Last week I began teaching a game production course at The Los Angeles Film School. I've been a member of the school's Game Program Advisory Committee for the past couple of years and gotten to know the staff, and when a position opened up for a new Course Director (as they call their instructors), they offered me the job. Since I had given a number of talks about game design and production in recent months and enjoyed the experience, I accepted, provided that I could fit the hours in around my full-time job.
And so on Tuesday I began teaching a 60-hour course entitled Survey of the Video Game Industry, an introductory course covering game design, game history, business of games, games and society, and quality assurance (many of the students' first-time job in the industry will be as a tester). With only a little over a week to prepare my materials, I put together some powerpoints and organized the course around a 3-hour lecture and a 3-hour lab that I would present every other day. (The term lasts one month, so the class a total of 10 days, each with 6-hour sessions.)
My first class went well, but I had previously committed to attending an educational technology conference with my wife, a high school art teacher, that Thursday, and so a substitute teacher took over my second day of class.
The conference, called Education in a Changing World, was held at Monte Vista Christian School, which I learned was the first school in the country to base their entire curriculum around an iPad. This was the third educational technology event I attended this year, but it was still an eye-opener in terms of how education is changing in this country.
A hot topic among educators is flipping the classroom. In a traditional classroom, the teacher would spend time in class lecturing about a topic and then assign the students work to do at home. However, educators are now advocating reversing this teaching model so that teachers deliver instruction at home through interactive, teacher-created videos and moves “homework” to the classroom. Some of the advantages of this approach are that it:
Gives teachers more time to spend 1:1 helping students
Builds stronger student/teacher relationships
Produces the ability for students to “rewind” lessons
Creates a collaborative learning environment in the classroom
Allows more advanced students to mentor less advanced students
Another trend is project-based learning. This is a learning approach that is, as the name implies, based around the students doing projects, especially group projects. That advantages to these activities are that they are more engaging for the students and provides them with opportunities to develop such skills as collaboration, critical thinking, problem solving, creativity and communication.
Now I am eager to try out both approaches in my own class: I have lots of experience in creating Powerpoints and videos, so flipping my class by putting my lectures online is no problem for me, and game production is inherently project-based. However, my students are too inexperienced to do actual game development, and so I would like your help in coming up with ideas for projects they can do during the few hours we have together in each class session.

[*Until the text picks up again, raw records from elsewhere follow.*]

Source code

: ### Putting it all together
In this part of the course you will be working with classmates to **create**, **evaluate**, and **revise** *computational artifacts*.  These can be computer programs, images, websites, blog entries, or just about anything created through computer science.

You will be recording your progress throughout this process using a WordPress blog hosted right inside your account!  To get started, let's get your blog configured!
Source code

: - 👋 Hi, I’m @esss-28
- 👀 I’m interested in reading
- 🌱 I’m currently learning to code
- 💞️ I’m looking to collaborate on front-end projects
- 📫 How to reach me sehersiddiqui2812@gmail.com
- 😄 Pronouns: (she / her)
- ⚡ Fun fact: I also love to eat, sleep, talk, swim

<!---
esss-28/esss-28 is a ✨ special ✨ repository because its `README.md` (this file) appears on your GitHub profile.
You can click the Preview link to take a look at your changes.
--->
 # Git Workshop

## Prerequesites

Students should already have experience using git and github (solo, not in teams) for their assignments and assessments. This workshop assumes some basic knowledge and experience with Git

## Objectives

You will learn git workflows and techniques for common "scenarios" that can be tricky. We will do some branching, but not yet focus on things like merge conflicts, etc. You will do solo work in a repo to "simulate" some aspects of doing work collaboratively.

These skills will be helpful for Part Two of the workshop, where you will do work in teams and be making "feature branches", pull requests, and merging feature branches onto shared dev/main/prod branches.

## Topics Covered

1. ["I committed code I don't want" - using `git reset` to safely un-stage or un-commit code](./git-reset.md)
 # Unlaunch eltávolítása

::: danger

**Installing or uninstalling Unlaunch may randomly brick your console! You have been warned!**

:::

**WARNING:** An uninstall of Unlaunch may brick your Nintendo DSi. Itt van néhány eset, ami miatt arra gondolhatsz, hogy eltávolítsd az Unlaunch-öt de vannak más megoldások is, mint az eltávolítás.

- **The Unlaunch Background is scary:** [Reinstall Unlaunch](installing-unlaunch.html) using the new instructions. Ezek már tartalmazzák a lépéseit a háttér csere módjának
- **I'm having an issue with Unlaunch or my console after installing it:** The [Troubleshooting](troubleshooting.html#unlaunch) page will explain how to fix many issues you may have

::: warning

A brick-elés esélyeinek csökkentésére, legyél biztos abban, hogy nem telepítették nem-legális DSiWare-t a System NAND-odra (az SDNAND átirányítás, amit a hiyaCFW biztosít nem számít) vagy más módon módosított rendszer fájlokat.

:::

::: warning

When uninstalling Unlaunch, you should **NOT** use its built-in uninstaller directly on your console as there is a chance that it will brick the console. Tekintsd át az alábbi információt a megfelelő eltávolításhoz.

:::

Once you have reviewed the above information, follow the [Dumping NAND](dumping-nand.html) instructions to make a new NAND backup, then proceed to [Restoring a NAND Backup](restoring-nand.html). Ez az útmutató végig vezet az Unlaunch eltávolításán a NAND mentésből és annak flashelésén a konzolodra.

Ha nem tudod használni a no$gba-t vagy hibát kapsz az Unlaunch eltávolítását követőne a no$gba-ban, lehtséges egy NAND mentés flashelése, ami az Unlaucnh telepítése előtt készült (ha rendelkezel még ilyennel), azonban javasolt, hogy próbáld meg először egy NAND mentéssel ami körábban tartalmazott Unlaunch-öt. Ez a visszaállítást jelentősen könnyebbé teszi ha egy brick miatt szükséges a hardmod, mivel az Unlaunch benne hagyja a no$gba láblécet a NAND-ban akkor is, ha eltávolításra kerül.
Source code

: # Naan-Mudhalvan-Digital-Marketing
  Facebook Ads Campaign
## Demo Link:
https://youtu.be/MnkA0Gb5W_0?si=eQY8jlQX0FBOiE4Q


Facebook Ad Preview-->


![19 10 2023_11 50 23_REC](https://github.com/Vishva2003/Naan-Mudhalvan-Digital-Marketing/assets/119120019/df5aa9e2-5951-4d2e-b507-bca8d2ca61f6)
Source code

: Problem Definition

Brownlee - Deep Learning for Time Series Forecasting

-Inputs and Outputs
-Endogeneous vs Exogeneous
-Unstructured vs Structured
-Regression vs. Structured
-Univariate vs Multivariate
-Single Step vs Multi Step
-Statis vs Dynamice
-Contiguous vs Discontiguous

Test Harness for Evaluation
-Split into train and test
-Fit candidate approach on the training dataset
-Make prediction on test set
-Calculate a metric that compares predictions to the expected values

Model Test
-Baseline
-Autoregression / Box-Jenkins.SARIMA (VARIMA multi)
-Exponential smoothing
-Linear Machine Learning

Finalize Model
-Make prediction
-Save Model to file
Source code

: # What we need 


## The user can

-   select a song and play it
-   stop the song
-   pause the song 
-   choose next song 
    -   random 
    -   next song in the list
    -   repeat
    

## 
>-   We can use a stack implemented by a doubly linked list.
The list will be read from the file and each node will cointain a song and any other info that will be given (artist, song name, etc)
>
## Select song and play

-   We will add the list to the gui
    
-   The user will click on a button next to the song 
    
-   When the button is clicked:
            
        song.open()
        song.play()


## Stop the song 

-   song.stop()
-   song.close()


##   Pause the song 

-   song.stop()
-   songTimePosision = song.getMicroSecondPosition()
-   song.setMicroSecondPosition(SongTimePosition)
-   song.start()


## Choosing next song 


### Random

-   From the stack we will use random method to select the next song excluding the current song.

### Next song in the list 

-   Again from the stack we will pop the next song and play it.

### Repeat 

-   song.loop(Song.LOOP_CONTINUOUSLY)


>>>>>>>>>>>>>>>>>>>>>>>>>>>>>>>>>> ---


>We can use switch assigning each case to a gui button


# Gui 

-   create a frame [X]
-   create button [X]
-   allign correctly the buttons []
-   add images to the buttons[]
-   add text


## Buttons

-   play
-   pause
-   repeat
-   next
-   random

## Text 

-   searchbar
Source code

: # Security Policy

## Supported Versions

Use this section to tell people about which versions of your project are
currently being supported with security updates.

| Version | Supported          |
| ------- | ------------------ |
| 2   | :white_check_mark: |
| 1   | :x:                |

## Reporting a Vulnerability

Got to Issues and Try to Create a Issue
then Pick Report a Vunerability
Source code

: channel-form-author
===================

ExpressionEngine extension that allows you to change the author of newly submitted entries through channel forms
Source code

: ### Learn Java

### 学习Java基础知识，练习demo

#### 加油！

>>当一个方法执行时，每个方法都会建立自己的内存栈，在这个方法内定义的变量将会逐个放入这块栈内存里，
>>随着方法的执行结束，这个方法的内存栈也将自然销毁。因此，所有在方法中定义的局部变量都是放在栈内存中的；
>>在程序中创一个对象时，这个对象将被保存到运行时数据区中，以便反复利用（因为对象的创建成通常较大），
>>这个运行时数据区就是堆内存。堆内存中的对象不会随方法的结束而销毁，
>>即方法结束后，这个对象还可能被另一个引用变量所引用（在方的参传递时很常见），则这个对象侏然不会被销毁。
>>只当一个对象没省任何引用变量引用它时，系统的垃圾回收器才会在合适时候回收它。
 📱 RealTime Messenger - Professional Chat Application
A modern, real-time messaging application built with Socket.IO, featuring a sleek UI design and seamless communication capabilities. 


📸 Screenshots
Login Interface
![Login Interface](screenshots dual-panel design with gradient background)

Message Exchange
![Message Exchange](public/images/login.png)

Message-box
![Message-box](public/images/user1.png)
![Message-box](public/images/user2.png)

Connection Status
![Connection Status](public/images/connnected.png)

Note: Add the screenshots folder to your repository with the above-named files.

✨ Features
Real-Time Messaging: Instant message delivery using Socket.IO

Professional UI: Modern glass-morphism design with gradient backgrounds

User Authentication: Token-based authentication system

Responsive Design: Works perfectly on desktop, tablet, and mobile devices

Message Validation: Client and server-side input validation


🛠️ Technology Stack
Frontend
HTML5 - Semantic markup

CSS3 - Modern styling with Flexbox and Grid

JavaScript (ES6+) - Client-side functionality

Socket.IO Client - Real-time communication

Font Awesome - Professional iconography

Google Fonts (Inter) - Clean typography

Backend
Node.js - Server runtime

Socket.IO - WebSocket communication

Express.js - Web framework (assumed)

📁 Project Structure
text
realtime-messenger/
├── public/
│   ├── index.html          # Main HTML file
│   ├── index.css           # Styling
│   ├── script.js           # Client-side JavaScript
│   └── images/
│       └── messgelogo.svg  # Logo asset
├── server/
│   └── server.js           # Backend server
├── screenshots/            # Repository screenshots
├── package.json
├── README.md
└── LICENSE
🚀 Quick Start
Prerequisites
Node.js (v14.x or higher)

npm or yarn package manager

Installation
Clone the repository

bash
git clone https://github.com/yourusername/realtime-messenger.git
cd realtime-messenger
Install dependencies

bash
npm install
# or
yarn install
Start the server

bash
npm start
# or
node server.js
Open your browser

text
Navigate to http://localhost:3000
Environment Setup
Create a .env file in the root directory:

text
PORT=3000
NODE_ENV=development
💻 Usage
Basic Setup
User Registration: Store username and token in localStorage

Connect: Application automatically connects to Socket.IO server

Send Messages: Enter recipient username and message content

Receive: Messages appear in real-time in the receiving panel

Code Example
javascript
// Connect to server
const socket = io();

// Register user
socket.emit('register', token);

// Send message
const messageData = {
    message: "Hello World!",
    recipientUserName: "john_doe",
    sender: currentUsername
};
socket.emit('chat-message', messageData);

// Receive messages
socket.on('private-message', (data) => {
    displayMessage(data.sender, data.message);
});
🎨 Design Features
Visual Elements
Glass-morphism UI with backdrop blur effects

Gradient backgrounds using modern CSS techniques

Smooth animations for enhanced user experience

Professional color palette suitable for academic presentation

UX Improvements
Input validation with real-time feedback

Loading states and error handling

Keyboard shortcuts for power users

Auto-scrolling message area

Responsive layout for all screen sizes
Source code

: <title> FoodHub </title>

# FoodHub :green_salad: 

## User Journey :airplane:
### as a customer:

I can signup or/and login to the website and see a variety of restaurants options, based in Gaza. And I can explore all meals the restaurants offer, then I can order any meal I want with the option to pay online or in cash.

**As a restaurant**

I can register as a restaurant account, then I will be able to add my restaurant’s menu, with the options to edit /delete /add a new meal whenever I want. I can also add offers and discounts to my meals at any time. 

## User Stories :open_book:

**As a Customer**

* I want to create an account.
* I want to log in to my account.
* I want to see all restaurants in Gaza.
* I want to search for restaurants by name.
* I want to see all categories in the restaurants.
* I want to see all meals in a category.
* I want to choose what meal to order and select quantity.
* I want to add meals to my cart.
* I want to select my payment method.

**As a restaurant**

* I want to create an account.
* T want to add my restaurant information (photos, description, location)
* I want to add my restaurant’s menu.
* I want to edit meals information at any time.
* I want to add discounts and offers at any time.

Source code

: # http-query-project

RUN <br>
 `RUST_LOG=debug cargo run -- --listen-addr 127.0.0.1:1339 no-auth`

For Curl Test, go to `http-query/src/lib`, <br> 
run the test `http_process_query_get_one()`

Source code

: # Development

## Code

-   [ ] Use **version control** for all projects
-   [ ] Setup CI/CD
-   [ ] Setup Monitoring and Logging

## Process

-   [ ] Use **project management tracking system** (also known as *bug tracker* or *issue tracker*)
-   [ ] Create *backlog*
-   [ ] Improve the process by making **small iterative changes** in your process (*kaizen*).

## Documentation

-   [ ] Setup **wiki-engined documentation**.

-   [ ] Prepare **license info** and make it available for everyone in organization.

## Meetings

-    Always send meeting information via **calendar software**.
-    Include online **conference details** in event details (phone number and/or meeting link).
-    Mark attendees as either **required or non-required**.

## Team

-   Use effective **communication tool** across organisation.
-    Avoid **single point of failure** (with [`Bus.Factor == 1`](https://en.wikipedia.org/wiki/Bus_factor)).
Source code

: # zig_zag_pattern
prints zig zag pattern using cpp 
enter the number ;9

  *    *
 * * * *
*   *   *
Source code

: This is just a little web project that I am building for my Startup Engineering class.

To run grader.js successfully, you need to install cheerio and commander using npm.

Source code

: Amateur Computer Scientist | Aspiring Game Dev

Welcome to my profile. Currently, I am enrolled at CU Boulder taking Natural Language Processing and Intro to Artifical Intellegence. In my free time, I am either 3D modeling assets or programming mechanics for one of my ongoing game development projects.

Here are the topics that I am covering in my class:
Communication and professionalism
How a game is different from an activity
Game design: terms, principles, prototyping, playtesting
History of computer and mobile games
History of console and handheld games
Game development: prepoduction, production and postproduction
Game publishing: the greenlight process
Quality assurance
Politics, race, sex and violence in games
The impact of games on society
Managing your career
Here are some of examples of the activities I've already planned:
Write a game review of your favorite game. You may do it as a blog, paper, powerpoint, rap or video.
Look up the twitter accounts of four well-known game designers. Compile a list of four other game people in the industry that they follow, and write a reason for why you think they are worth following.
Play one of the simple games I've brought into class with two other students. Suggest a rule change and write down your prediction of how it will affect the gameplay. Observe the other students as they play the game with the rule change and write down their reactions. Do the same with two other rule changes.